Depuis le 14 novembre 2015, l’état d’urgence aura été prorogé cinq fois, et ce jusqu’au 15 juillet 2017. La menace terroriste, les différents passages à l’acte réalisés ou avortés grâce au travail des services de police et de renseignement, qui ont pu caractériser le péril imminent et justifier ainsi la déclaration initiale et les prorogations de l'état d'urgence, demeurent des risques réels d’un niveau très alarmant. Elle a donc nécessité, en conscience, de proroger pour une nouvelle période l’état d’urgence. L’avis du Conseil d’État du 8 décembre 2016 constate que la menace terroriste est intense, qu’elle vienne de l’intérieur ou des territoires extérieurs. Il prend note que 12 attentats ont été déjoués depuis l’attentat de Nice et relève également la coïncidence entre l’intensité de la menace terroriste et la période de la campagne électorale présidentielle et législative. Le Conseil d’État conclut donc de l’ensemble de ces éléments que le péril imminent résultant d’atteintes graves à l’ordre public est caractérisé.
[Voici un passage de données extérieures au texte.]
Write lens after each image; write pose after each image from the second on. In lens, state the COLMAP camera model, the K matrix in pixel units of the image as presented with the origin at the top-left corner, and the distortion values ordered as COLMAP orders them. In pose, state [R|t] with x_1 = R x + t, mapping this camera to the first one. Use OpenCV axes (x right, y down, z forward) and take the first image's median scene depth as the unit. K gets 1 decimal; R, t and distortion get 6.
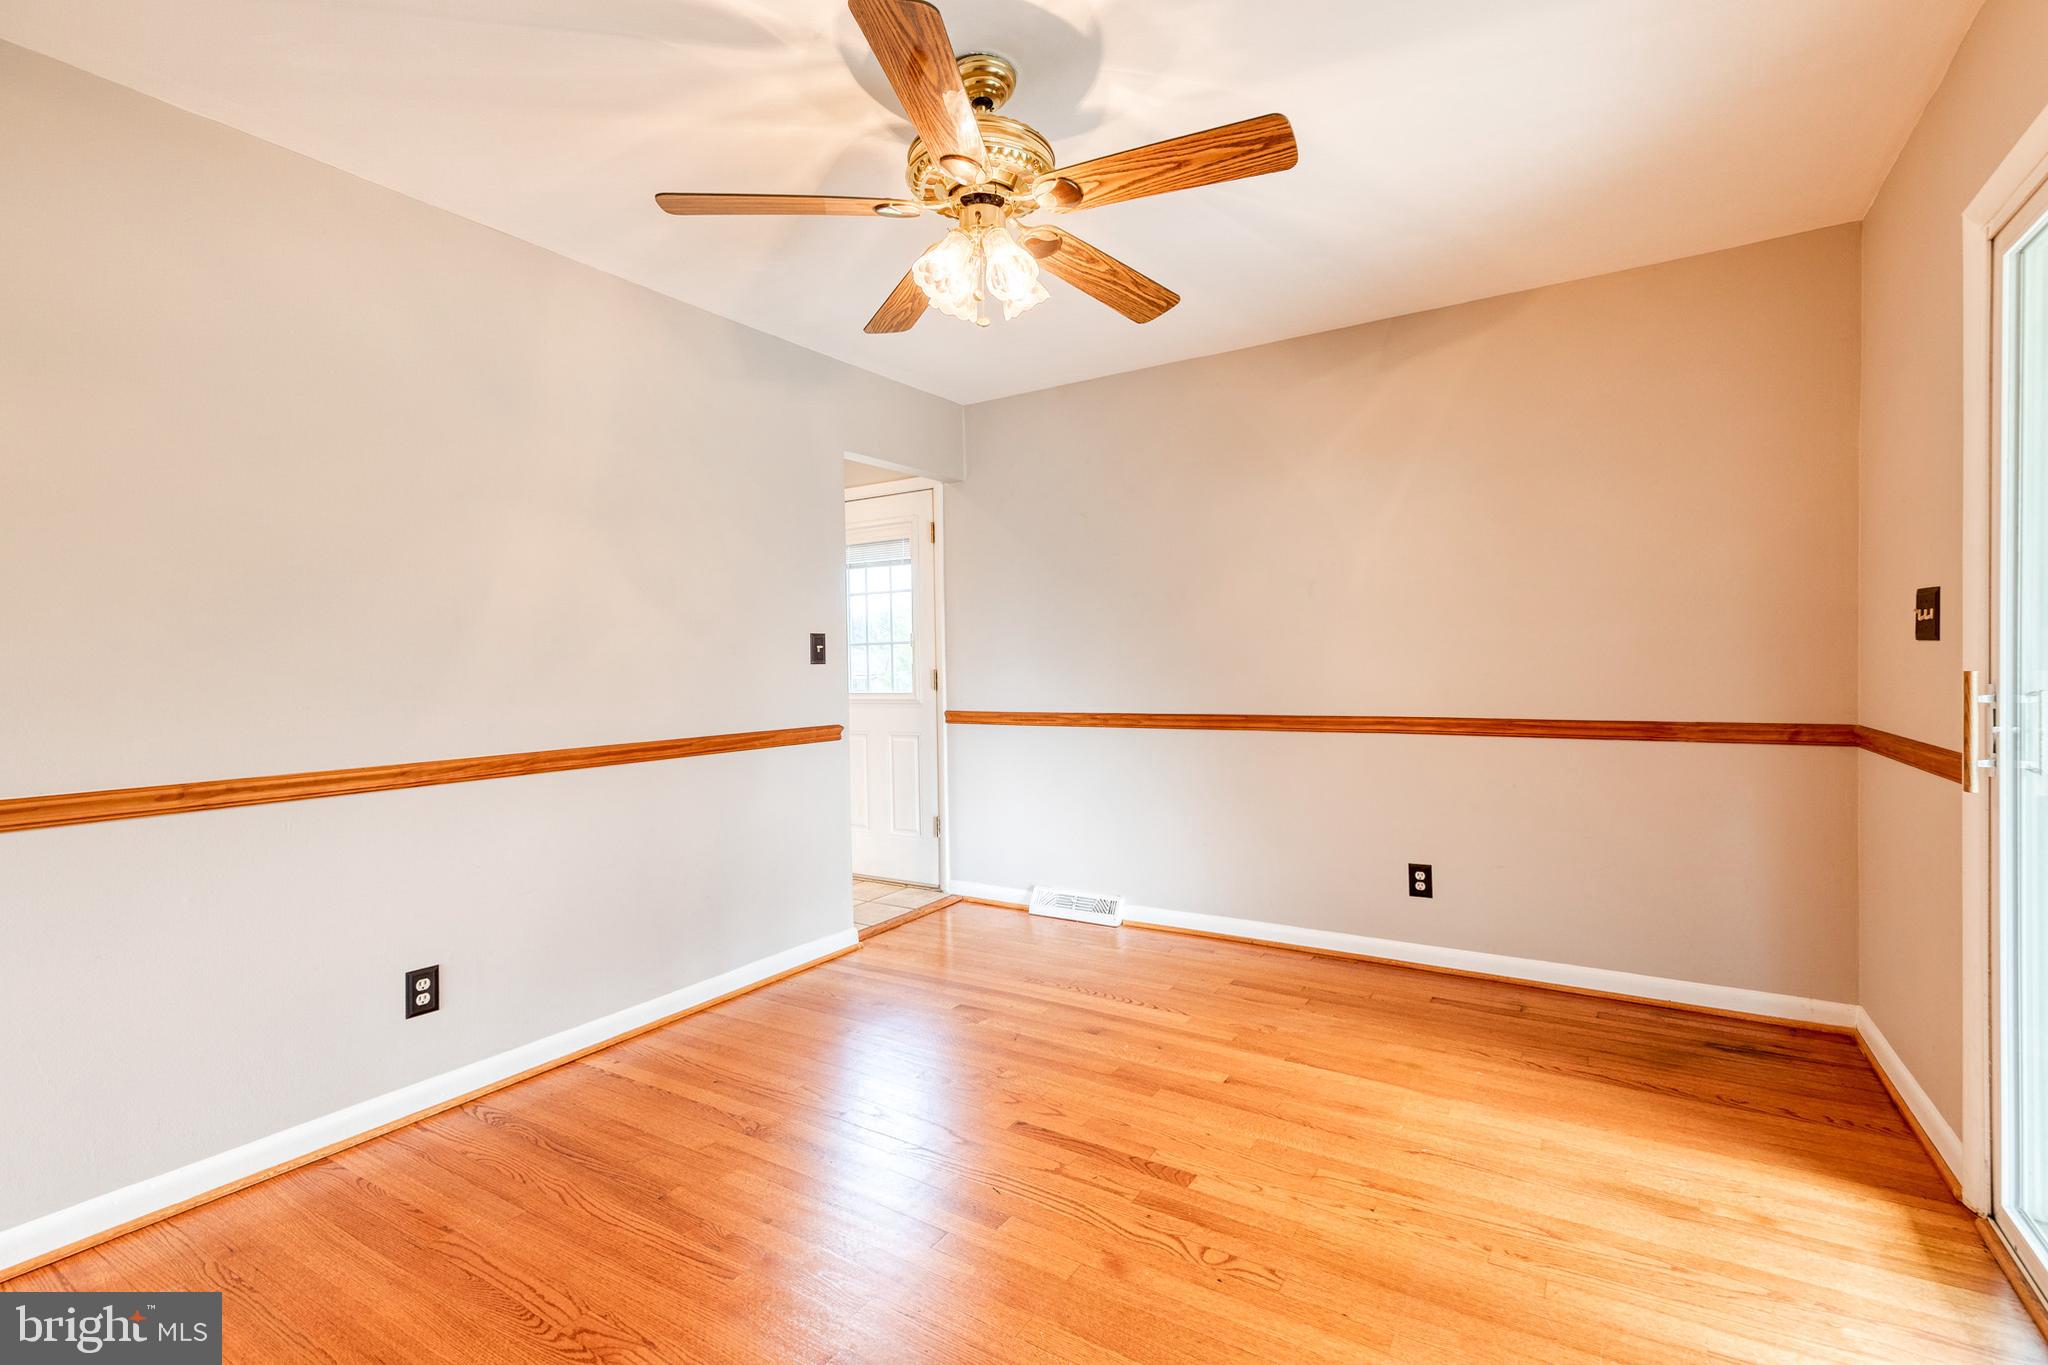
lens RADIAL K [[952.9, 0, 1029.8], [0, 952.9, 692.4], [0, 0, 1]] dist [0.000948, 0.000014]
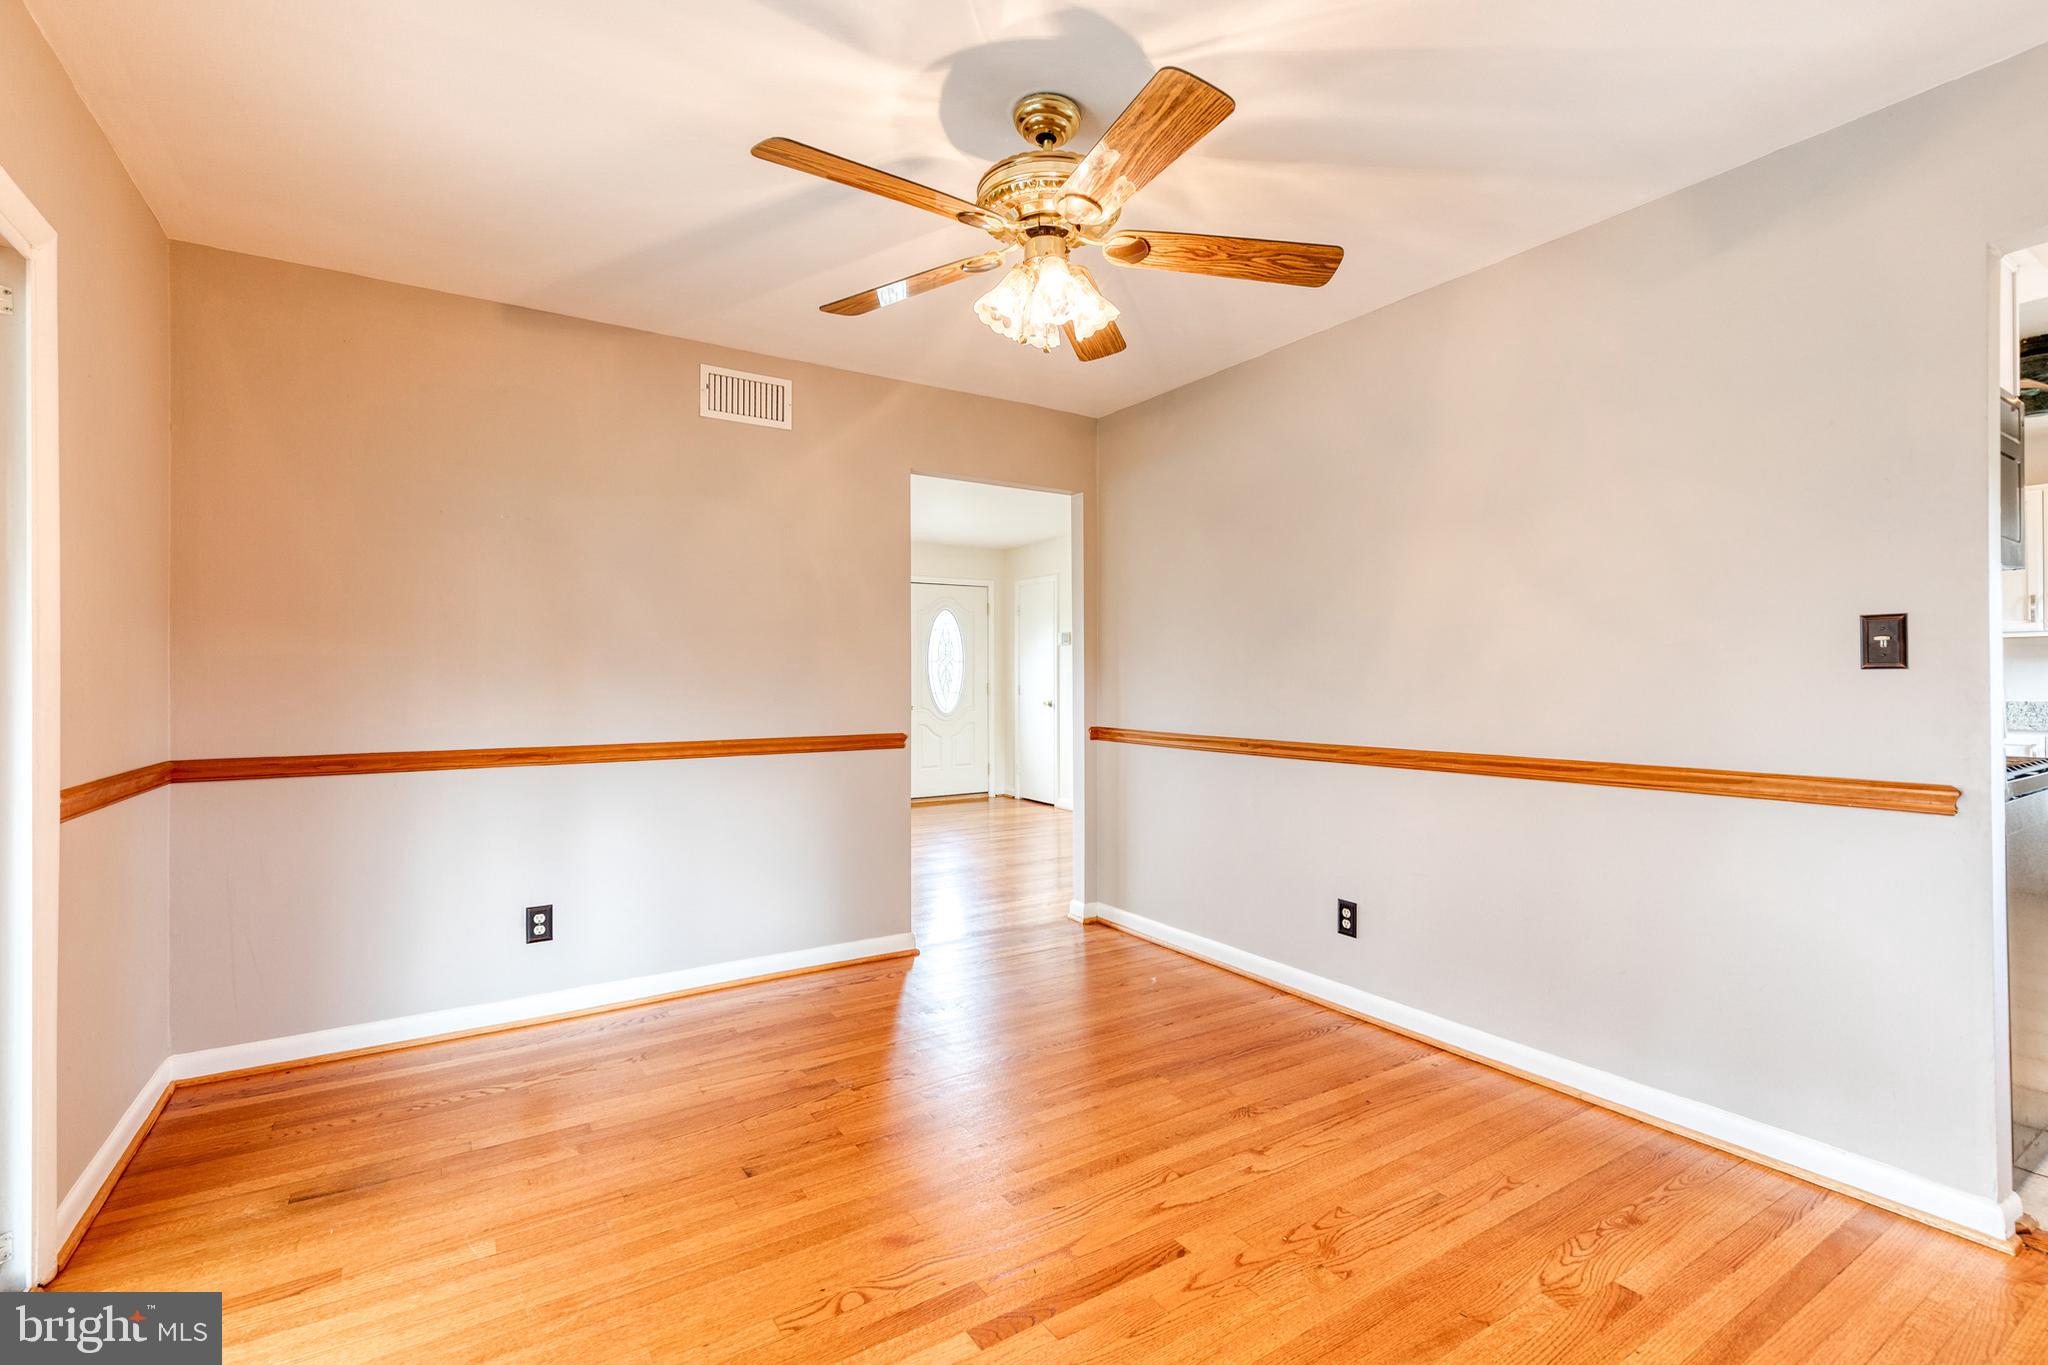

En somme, dans ses avis consultatifs antérieurs, et dans celui du 8 décembre 2016 concernant la dernière prorogation, le Conseil d’État a estimé que la prorogation prévue opère une conciliation « entre la prévention des atteintes à l’ordre public et le respect des droits et libertés reconnus par la Constitution à tous ceux qui résident sur le territoire de la République et se trouve justifié par les exigences de la situation présente ». Elle est en outre compatible avec les engagements internationaux de la France et, notamment, avec la Convention européenne de sauvegarde des droits de l’Homme et des libertés fondamentales.